In the days before President Trump announced that Judge Brett Kavanaugh (a former clerk for Justice Anthony Kennedy) would be his choice for Kennedy’s Supreme Court seat, a handful of names were floated and Supreme Court watchers devoured any and all reports that emerged. Some likened the fanfare to that of TV shows like “The Bachelor.” As the Daily Beast reports, that was the plan.

A “plugged-in conservative movement source” told the Daily Beast, “At this point I think the president’s team is trying to stop anything from leaking by pushing shit out about Kavanaugh, Barrett, and Hardiman.” Political Twitter junkies saw conflicting reports popping up in their feeds from reporters and other influencers.

After one report suggested Judge Amy Coney Barrett was on her way to D.C. with her family, another reporter saw the judge at her home, where she reportedly said, “I can’t confirm nor deny anything, but you can see that I’m here.” Other reports noted that Judge Thomas Hardiman’s allies were told to begin promoting positive information about his record. Even Sen. Ted Cruz joked, “I’m told [Senator] Mike Lee has been spotted flying to Washington today.”

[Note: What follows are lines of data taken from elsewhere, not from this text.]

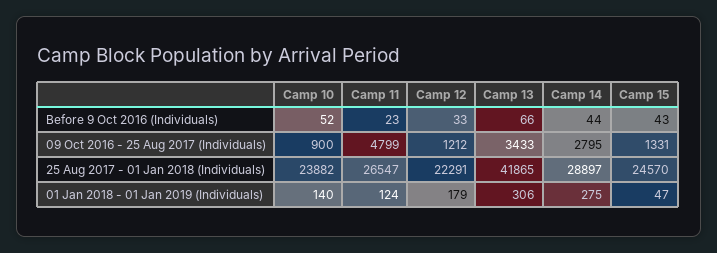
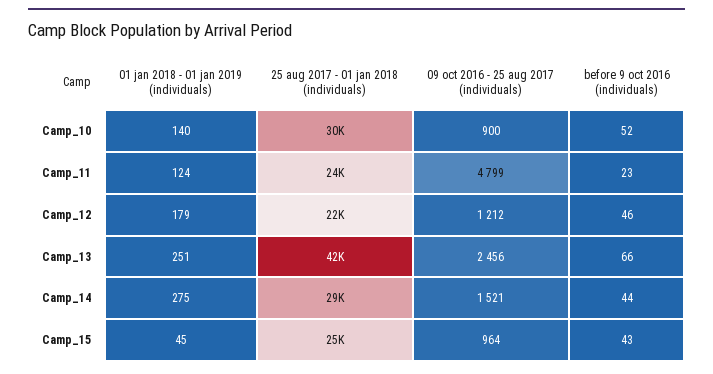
Camp 12, Before 9 Oct 2016 (Individuals): 33 -> 46
Camp 13, 09 Oct 2016 - 25 Aug 2017 (Individuals): 3433 -> 2456
Camp 14, 09 Oct 2016 - 25 Aug 2017 (Individuals): 2795 -> 1521
Camp 15, 09 Oct 2016 - 25 Aug 2017 (Individuals): 1331 -> 964
Camp 10, 25 Aug 2017 - 01 Jan 2018 (Individuals): 23882 -> 30000
Camp 11, 25 Aug 2017 - 01 Jan 2018 (Individuals): 26547 -> 24000
Camp 13, 01 Jan 2018 - 01 Jan 2019 (Individuals): 306 -> 251
Camp 15, 01 Jan 2018 - 01 Jan 2019 (Individuals): 47 -> 45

In fact, the former host of “The Apprentice” made an announcement intentionally reminiscent of a Hollywood twist. And this isn’t the first time Trump has milked a moment for all its drama.

White House leaks were already common early in his presidential administration when Trump announced Neil Gorsuch would be his pick to replace Justice Antonin Scalia. At that time, Hardiman was spotted in Pennsylvania, which fueled rumors he would be the pick. Those sitting behind their screens may remember Twitter was unsure whether it would be Hardiman, Gorsuch, or someone else.

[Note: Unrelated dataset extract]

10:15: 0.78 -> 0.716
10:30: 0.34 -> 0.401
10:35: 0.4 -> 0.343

Potentially because of the intense attention and speculation that these sightings brought, the White House went farther this time, truly indulging in the mystery.

Despite the excitement, Kavanaugh is a perfectly ordinary pick. In pop culture terms, he is “the girl next door” — not flashy, but there is a lot to like. While the conservative and libertarian legal communities are full of variation, Kavanaugh falls neatly within them. What unites many within these circles is both a commitment to applying the original meaning of the Constitution and opposition to Chevron deference — two things for which Kavanaugh is well-known.

Legal philosophy and application cannot be explained on a single-axis graph, and anyone curious about Kavanaugh as a jurist ought to take some time to parse through his opinions and work. Professor Jonathan Adler provides a plethora of resources here. When one does, she will see a judge not fit for the fanfare of Trump’s pre-announcement, but one of many textualist jurists.